How embracing mistakes leads to meaningful learning
Fear of failure can seem like it's becoming an epidemic in the classroom these days.
High stakes testing, an ever increasing pressure to perform and get top marks, or an instagram-generation growing up in an environment where only the perfect is made visible are just some of the many possible things contributing to this phenomena.
But whatever the cause, the effect is typically the same. Fear of failure prevents students from taking action, from experimenting, exploring concepts, and having a go.
Simply put, a fear of failure is toxic for learning environments.
The empiric evidence about the fear of failure is clear. It's a major contributor to student anxiety, and school related stress is known to negatively affect academic performance.
What's more, this negative influence of stress on academic performance is enhanced when combined with high academic expectations.
A fear of failure is also associated with the use of less effective learning strategies and even cheating. These increased stress levels, loss of control, and loss of confidence, all negatively impact student resilience.
A fear of failure often leads to actual failure. The wrong type of failure.
Part of the problem is that parents and students (and sometimes even teachers) conflate errors with failure.
The distinction I want to make here is one of time frame. Errors and mistakes are one-off events in which the actual outcome doesn't match the expected or 'correct' one.
Failure by contrast, is the result of a systematic or repeated process. If success is the achievement of some aim or goal, failure is it's the absence.
So while it's perfectly reasonable to want to avoid failure, we need to make mistakes in order to learn. Let me explain why ...
One of the ways we make sense of the world is by constructing mental models. We observe the world around us and make connections between the bits and pieces that we single out. We then theorise about how these things affect each other and ponder why is it so?
But these models are inherently inaccurate.
One reason for this is that many of the concepts and phenomena we are trying to reason about are too complex for our working memory. We simply can't keep all the moving parts in our mind at one time so we need to abstract away the details and simplify our model in order to understand it.
Another, more important reason our models of the world are inaccurate however, is that we don't have access to what we really want to know.
When we reason about science, we are reasoning about causation but we can only ever observe effects - we have to theorise about the actual cause from effects. When we reason about people, we are reasoning about psychology but we can only ever observe behaviours - we have to attribute motivation from actions.
But the map is not the territory. There are many possible theories that can explain what we observe and many possible mental models we could construct around them - a problem know as underdetermination.
We therefore have no way of knowing which possible mental models are better unless we make mistakes. When we get the right answer to a question, it's very hard to tell if our model is a good one or if we are just lucky.
So we need to test the boundaries of our models in order to improve them - to make predictions and evaluate the results.
Getting a correct answer to a question can certainly make us feel clever. It might also mean that our mental models are accurate. But it's just as likely that we just got lucky - that our model is wrong but predicted the 'right' answer just in this case.
A broken clock is right twice a day.
Making errors on the other hand, gives us concrete evidence that our model is wrong and demands that we update our beliefs. Mistakes are informative and actionable. They are essential to the learning process.
Understanding the difference between errors and mistakes on one hand, and failure on the other, can positively change the way we approach teaching.
One important outcome of education is that students learn and apply facts and theories. A more important outcome however, is that students also learn how to think critically.
And a very effective way of doing this is with inquiry-lead pedagogy that explicitly focuses on metacognition - an approach we call Teaching for Thinking.
Inquiry based pedagogies demand that students have a reason to inquire - a natural curiosity, an unanswered question, or an unsolved problem. They need what Dewey and Piaget referred to as epistemic disequilibrium - a cognitive imbalance between what students think they know about a concept or phenomenon, and what they observe about it.
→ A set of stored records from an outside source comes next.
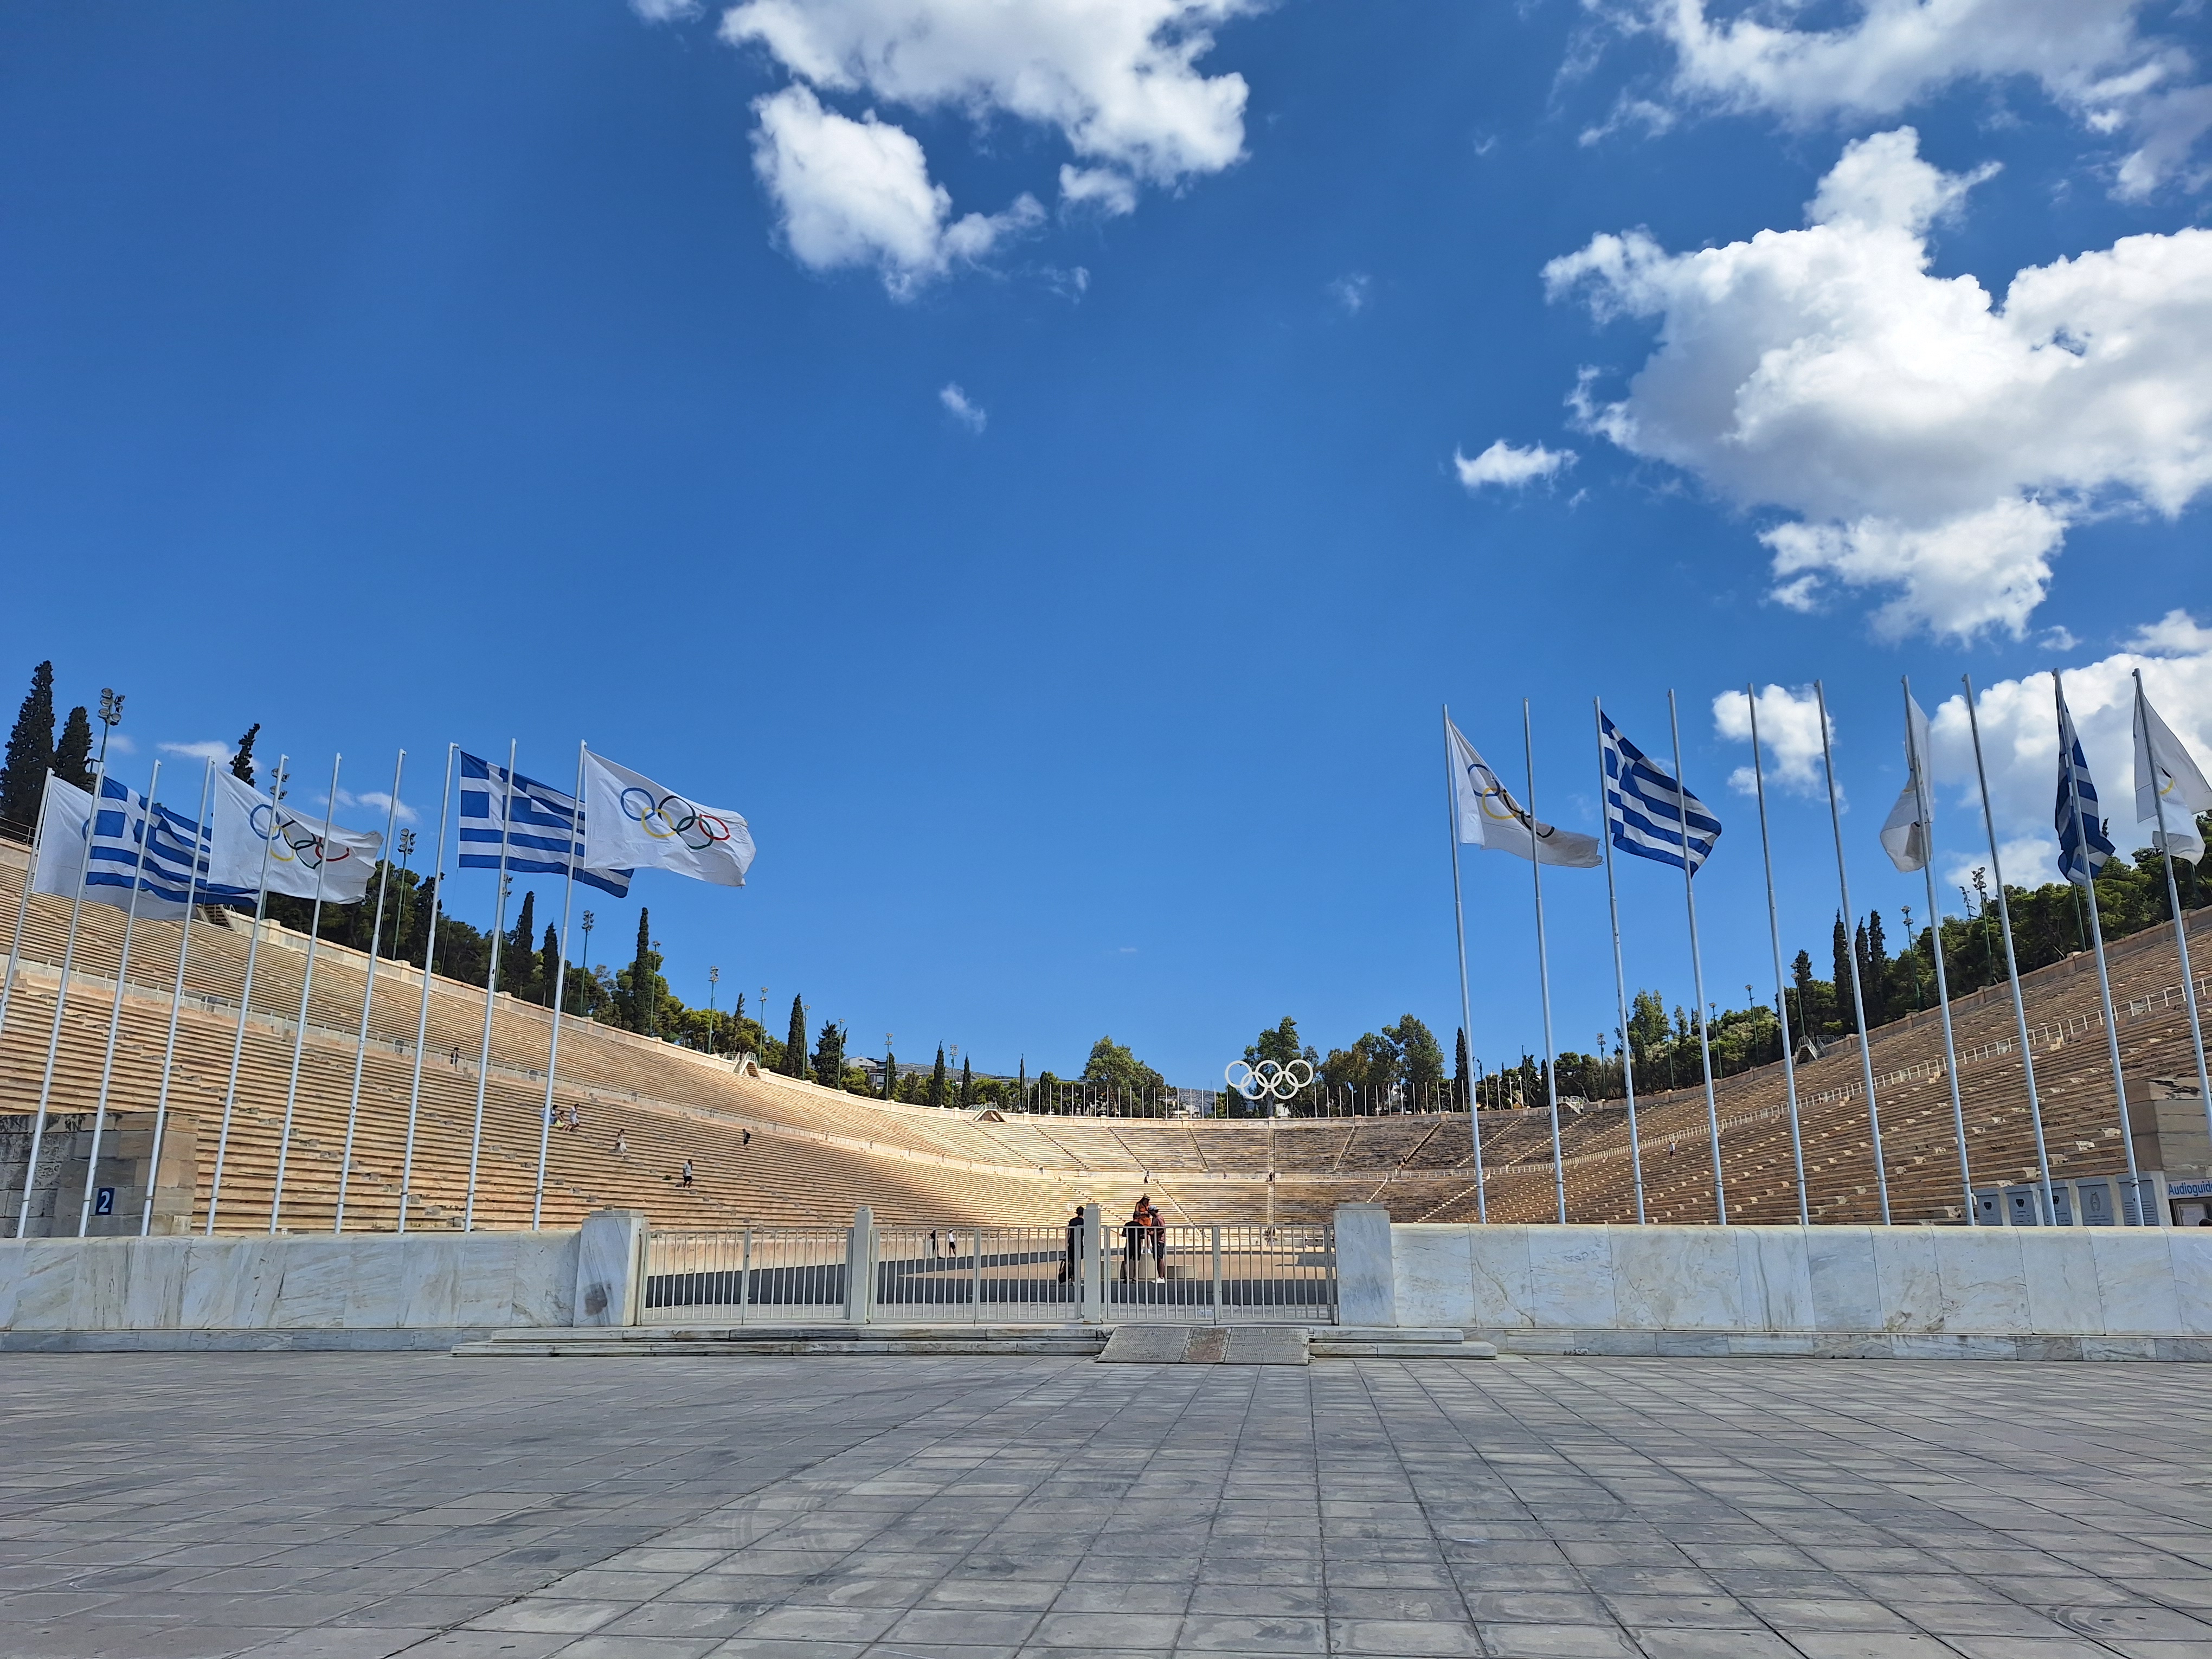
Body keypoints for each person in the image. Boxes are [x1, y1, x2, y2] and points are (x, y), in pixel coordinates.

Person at [1059, 1206, 1082, 1283]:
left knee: (1072, 1260)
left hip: (1072, 1242)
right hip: (1080, 1243)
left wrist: (1067, 1242)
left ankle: (1072, 1278)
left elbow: (1069, 1233)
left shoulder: (1072, 1221)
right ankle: (1075, 1279)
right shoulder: (1084, 1221)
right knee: (1077, 1260)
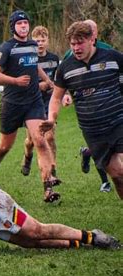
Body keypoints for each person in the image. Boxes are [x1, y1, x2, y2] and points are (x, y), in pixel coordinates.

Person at [0, 10, 60, 203]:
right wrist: (15, 81)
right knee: (4, 146)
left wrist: (48, 80)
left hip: (33, 101)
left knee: (40, 141)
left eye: (25, 23)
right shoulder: (6, 48)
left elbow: (35, 66)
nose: (23, 26)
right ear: (13, 27)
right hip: (12, 104)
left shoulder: (32, 45)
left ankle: (48, 187)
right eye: (19, 23)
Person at [40, 22, 123, 199]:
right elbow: (55, 97)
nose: (76, 47)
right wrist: (51, 119)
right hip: (93, 132)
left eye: (80, 42)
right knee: (117, 176)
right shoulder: (66, 68)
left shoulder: (113, 57)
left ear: (92, 39)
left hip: (118, 122)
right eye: (72, 43)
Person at [20, 26, 72, 177]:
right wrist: (38, 85)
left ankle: (53, 169)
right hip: (31, 102)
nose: (40, 43)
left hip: (49, 101)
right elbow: (23, 82)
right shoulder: (28, 60)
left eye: (43, 40)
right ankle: (28, 156)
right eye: (37, 40)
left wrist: (65, 95)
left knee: (50, 137)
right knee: (31, 140)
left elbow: (60, 82)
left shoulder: (54, 59)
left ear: (48, 41)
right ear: (32, 41)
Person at [69, 20, 113, 193]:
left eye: (93, 31)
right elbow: (64, 79)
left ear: (95, 34)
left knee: (109, 147)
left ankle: (88, 152)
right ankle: (105, 182)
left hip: (111, 104)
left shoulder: (107, 50)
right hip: (88, 110)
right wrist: (66, 95)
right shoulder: (72, 54)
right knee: (102, 146)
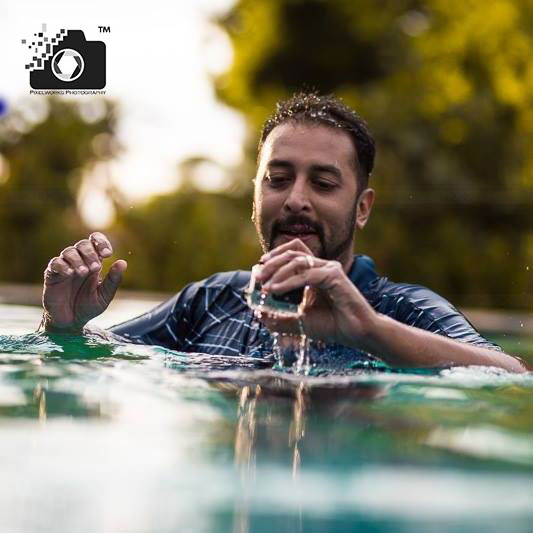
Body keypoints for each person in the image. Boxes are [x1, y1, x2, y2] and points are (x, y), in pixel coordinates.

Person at [40, 93, 525, 372]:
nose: (295, 198)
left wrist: (370, 332)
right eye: (278, 178)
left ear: (362, 208)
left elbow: (512, 377)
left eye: (323, 182)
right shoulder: (210, 300)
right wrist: (64, 326)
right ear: (256, 195)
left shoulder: (403, 310)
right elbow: (103, 356)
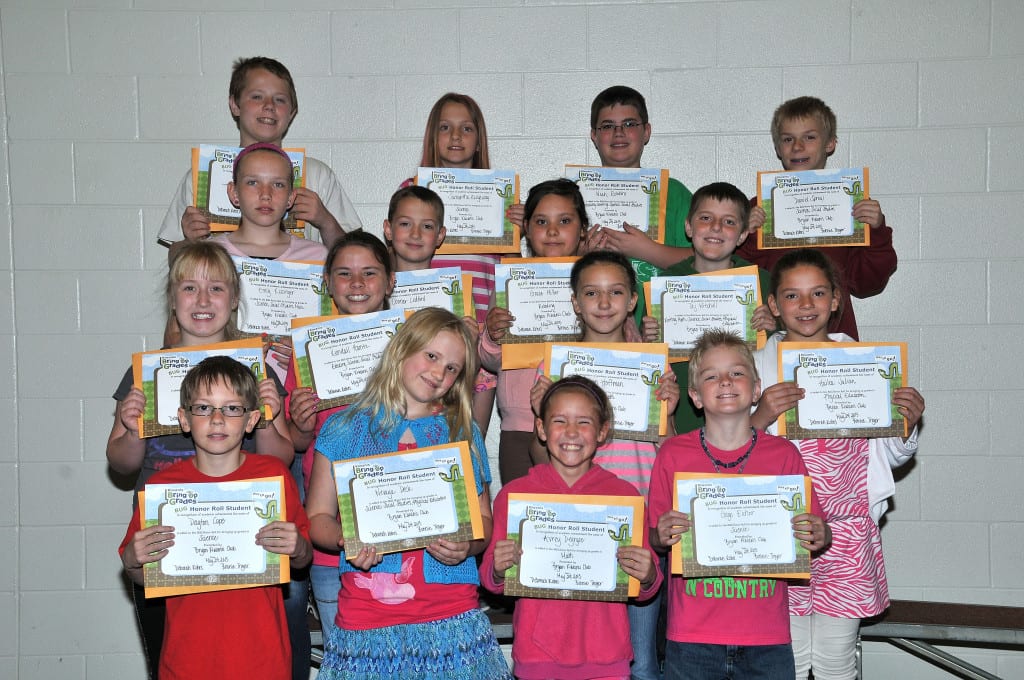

Making mistakes in the classroom serves an essential role in generating this disequilibrium by motivating inquiry. Mistakes and errors give us reasons to explore further.
Combined with skilled questioning, mistakes can help develop a deeper understanding of both subject matter content and metacognition. So when students make errors or get answers wrong, they present us with a fabulous opportunity to motivate inquiry in the classroom.
Focusing just on being right without exploring why we are wrong hobbles both understanding and intellectual capacity. The somewhat paradoxical conclusion then, is that in order to avoid failure, we must embrace making errors.